At TMH we treat both ruptured brain aneurysms (see my post on
Subarachnoid Hemorrhage) as well as unruptured aneurysms. Patients who have a ruptured aneurysm have subarachnoid hemorrhage, and they are often critically ill and in the intensive care unit. Many patients who undergo coiling have unruptured aneurysms, or aneurysms that have not bled. The goal for these patients is to reduce or eliminate the risk of bleeding from the aneurysm in the future by treating high risk aneurysms with coiling.

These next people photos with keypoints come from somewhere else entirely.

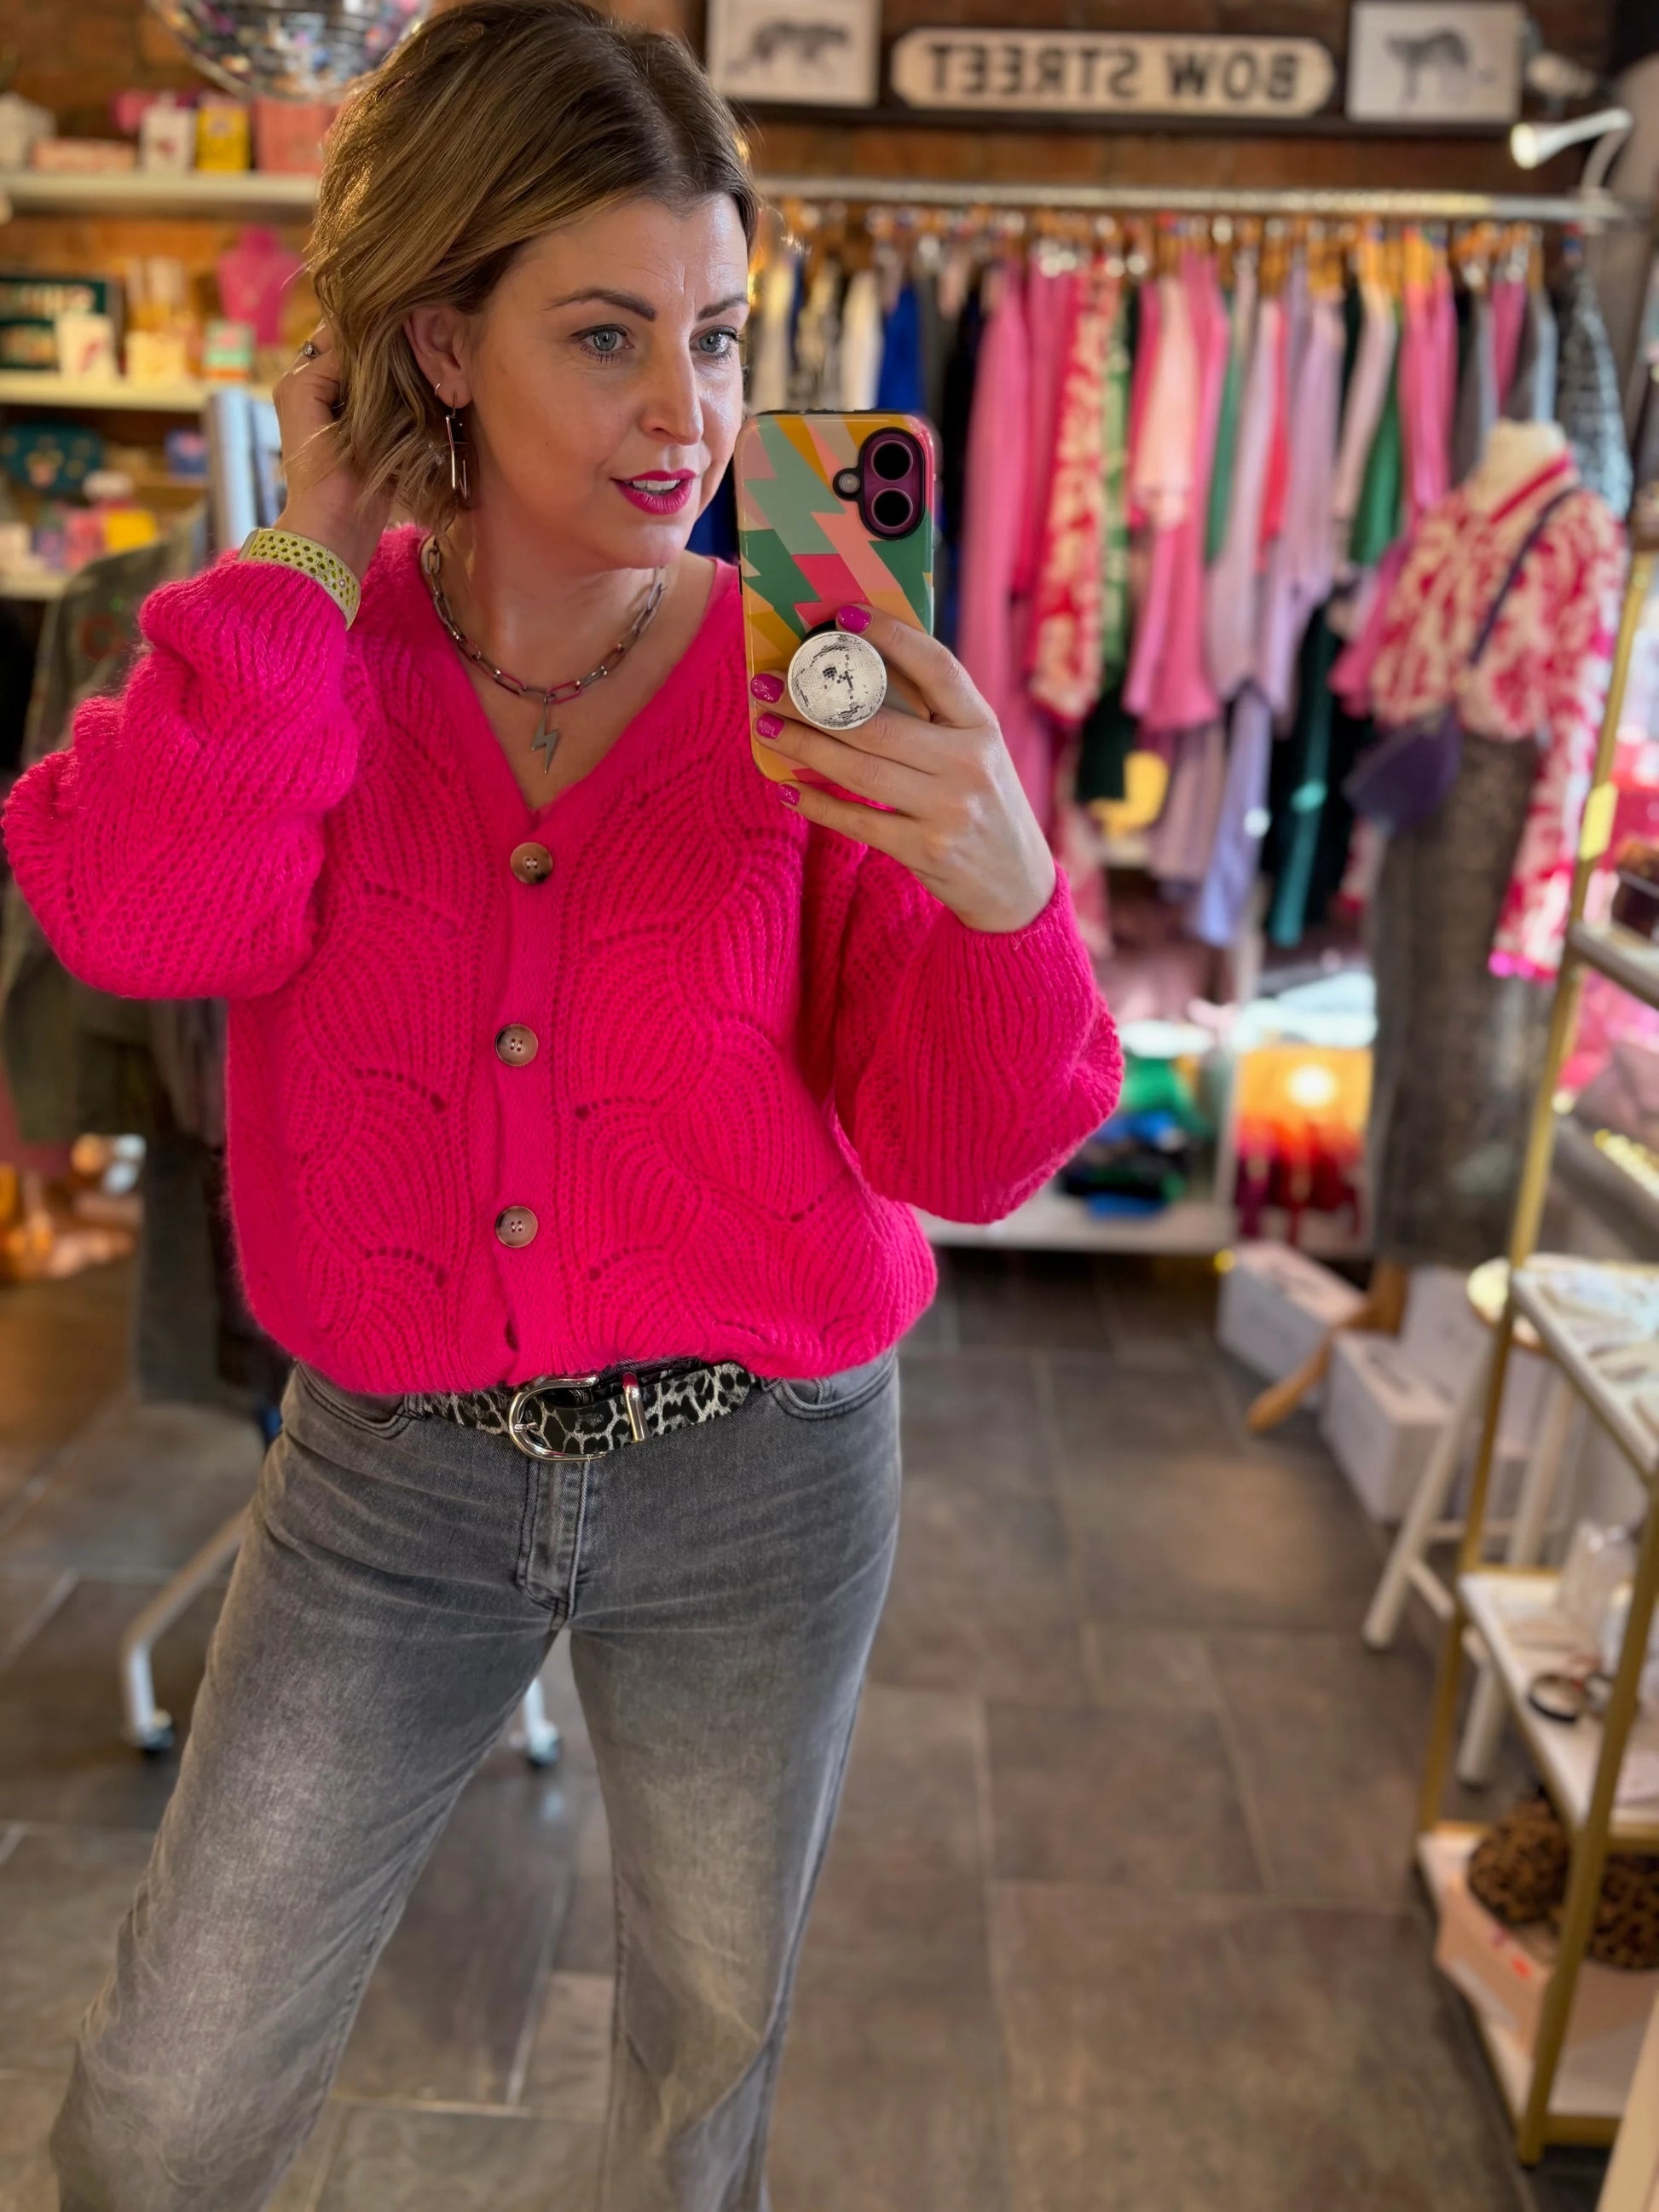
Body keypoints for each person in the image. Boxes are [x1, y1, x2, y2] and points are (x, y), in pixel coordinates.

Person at [3, 4, 1121, 2204]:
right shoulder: (296, 652)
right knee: (166, 2102)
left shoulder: (813, 689)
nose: (688, 414)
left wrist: (1008, 896)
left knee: (703, 2054)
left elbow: (961, 1153)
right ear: (438, 340)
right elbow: (135, 920)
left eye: (716, 335)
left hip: (766, 1471)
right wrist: (309, 545)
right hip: (387, 1478)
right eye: (606, 337)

The goal of coiling is to fill the aneurysm with platinum coils, or small devices that cause blood within the aneurysm to clot. This eliminates blood flow in the aneurysm and prevents future bleeding.
Most coiling procedures are done with the patient under general anesthesia using a biplane fluoroscopy unit. This specialized x-ray equipment is very similar to that seen in a cardiac cath lab, but it has additional features for cerebrovascular interventions.
The first step in any coiling procedure is to perform a diagnostic angiogram. This involves taking high resolution images of the blood vessels of the brain, to identify and understand the anatomy of an aneurysm. Next, a guide catheter is navigated from the femoral artery in the leg, up the aorta, and into one of the major blood vessels supplying the brain. The guide catheter is usually positioned in one of the carotid or vertebral arteries.
After placing the guide catheter, a microcatheter is navigated within the guide catheter and then up into the blood vessels of the brain over a very small wire. This microcatheter is then carefully advanced into the aneurysm. Next, coils are placed within the aneurysm through the microcatheter. Once the aneurysm is treated, the catheters are removed and the patient is awakened.
There have been numerous advances in coiling technology over the last 10-15 years. The pace of innovation in endovascular neurosurgery is astounding, as many of the devices on the market just 10 years ago are obsolete. At TMH, we are fortunate to be able to participate in advanced device trials, helping evaluate the next generation of medical devices. Drs. Lawson and Oliver perform traditional coiling as well as advanced stent-assisted coiling, balloon-assisted coiling, and embolization using flow diversion devices.
At Tallahassee Memorial Hospital, the region’s only Comprehensive Stroke Center, aneurysm we perform roughly 100 aneurysm embolization procedures per year. Studies have shown that “high volume treatment centers,” or hospitals that care for over 50 aneurysm patients per year, have better outcomes than lower volume centers.